A Companhia aérea Fly Índico anunciou que os voos comerciais entre Pemba e Palma serão restabelecidos a partir de 28 de Outubro pela primeira vez depois de terem sido suspensos em Março de 2021. Alfred Venichand, em nome da Fly Índico, disse que a empresa sente que "agora há segurança" para retomar as operações. A mudança é mais um indicador do retorno a certa normalidade em Palma. Anteriormente, apenas organizações como o Escritório das Nações Unidas para a Coordenação de Assuntos Humanitários (UNOCHA) e a TotalEnergies operavam regularmente nesta rota. Os voos também podem ser reiniciados para Mocímboa da Praia, cujo porto voltou recentemente a receber navios. Fontes dizem que a Fly Indico utilizará a pista de aterragem de areia de Palma apesar de a 10 km a sul, Afungi ter um aeródromo moderno construído pela TotalEnergies e certificado pelas autoridades moçambicanas da aviação civil.

O secretário permanente do Ministério do Interior, Victor Canhemba, disse que os ataques em Nampula evidenciaram as fragilidades da força policial no norte do país, noticiou a Lusa a 21 de Outubro. Canhemba falava durante o Conselho Consultivo anual da força, realizado este ano em Palma – local presumivelmente escolhido para demonstrar a segurança daquela vila. Canhemba disse estar preocupado com "a eficácia do sistema de planeamento operacional tático" e com a capacidade da polícia de coletar informações no terreno, e destacou que o treinamento precisa ser aprimorado.

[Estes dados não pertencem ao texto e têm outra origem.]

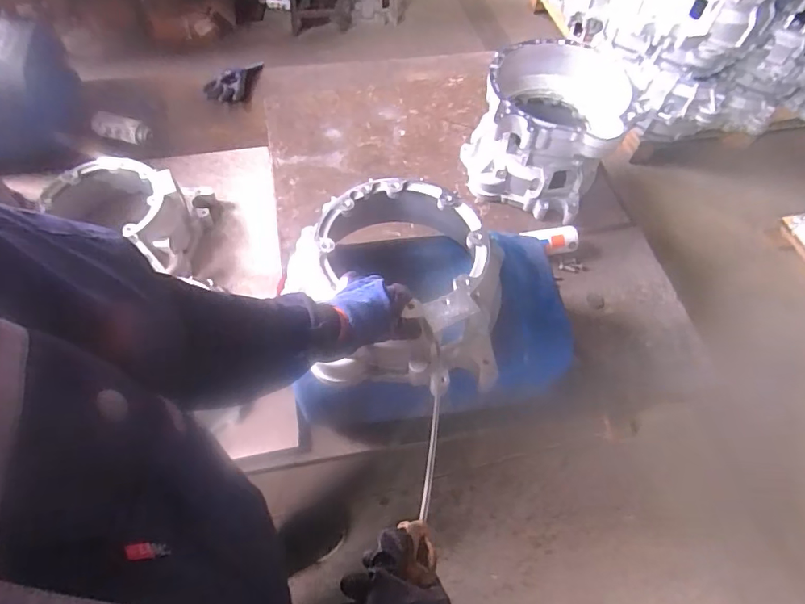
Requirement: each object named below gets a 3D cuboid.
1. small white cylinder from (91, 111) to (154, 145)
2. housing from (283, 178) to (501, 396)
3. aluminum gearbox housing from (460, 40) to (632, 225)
[{"bbox_3d":[-0.732,-0.459,1.259,0.148,0.053,0.064,9,57,-23],"label":"small white cylinder"},{"bbox_3d":[0.011,-0.035,0.722,0.264,0.129,0.304,4,59,0],"label":"housing"},{"bbox_3d":[0.335,-0.413,1.174,0.330,0.248,0.332,24,61,11],"label":"aluminum gearbox housing"}]

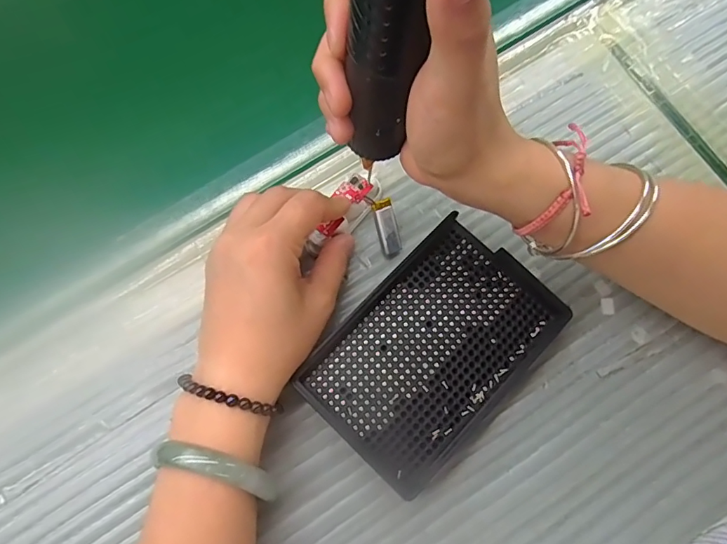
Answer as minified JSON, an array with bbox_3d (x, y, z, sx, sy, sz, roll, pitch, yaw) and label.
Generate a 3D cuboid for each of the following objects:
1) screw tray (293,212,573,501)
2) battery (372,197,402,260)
[{"bbox_3d":[0.039,0.044,0.280,0.092,0.025,0.137,43,79,9],"label":"screw tray"},{"bbox_3d":[0.015,-0.026,0.299,0.013,0.007,0.036,-16,106,-5],"label":"battery"}]

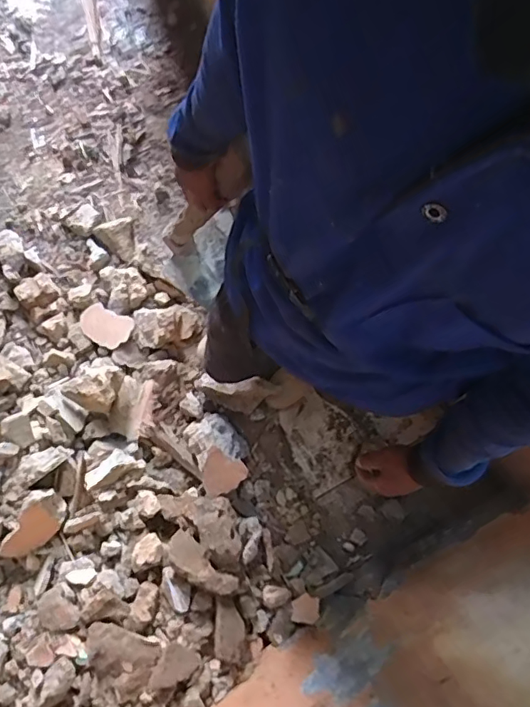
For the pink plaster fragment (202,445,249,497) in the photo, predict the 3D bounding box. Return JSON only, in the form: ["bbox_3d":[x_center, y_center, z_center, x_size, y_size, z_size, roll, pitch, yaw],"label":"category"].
[{"bbox_3d":[-0.106,0.297,1.289,0.108,0.019,0.102,30,74,-8],"label":"pink plaster fragment"}]

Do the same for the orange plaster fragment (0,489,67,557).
[{"bbox_3d":[-0.526,0.392,1.206,0.101,0.044,0.194,25,107,-36],"label":"orange plaster fragment"}]

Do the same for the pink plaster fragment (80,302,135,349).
[{"bbox_3d":[-0.424,-0.070,1.405,0.161,0.020,0.096,21,103,21],"label":"pink plaster fragment"}]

Mais de 10.000 deslocados receberam novos documentos de identificação como parte da “caravana jurídica”, o coordenador da iniciativa Fanito Salatiel contou à Rádio Moçambique. A 'caravana jurídica é uma iniciativa liderada pela Agência das Nações Unidas para os Refugiados (ACNUR) e pela Universidade Católica de Moçambique lançada em 2020 com o objetivo de fornecer documentação e assistência jurídica às pessoas afetadas pelo conflito. 

O Banco Mundial doou 75 milhões de Meticais (1,175 milhão de dólares norte-americanos) para a construção de um centro de saúde no centro de reassentamento para vítimas deslocadas em Katapua, distrito de Chiure. O governador de Cabo Delgado, Valige Tauabo, disse que a unidade vai beneficiar 29 mil pessoas. Segundo Tauabo, a iniciativa faz parte do Northern Crisis Recovery Project, uma subvenção de 100 milhões de dólares norte-americanos aprovada pelo Banco Mundial em Abril de 2021. O projeto visa melhorar o acesso aos serviços básicos na região e é implementado pelo Fundo (FNDS) em colaboração com o Ministério da Agricultura e Desenvolvimento Rural.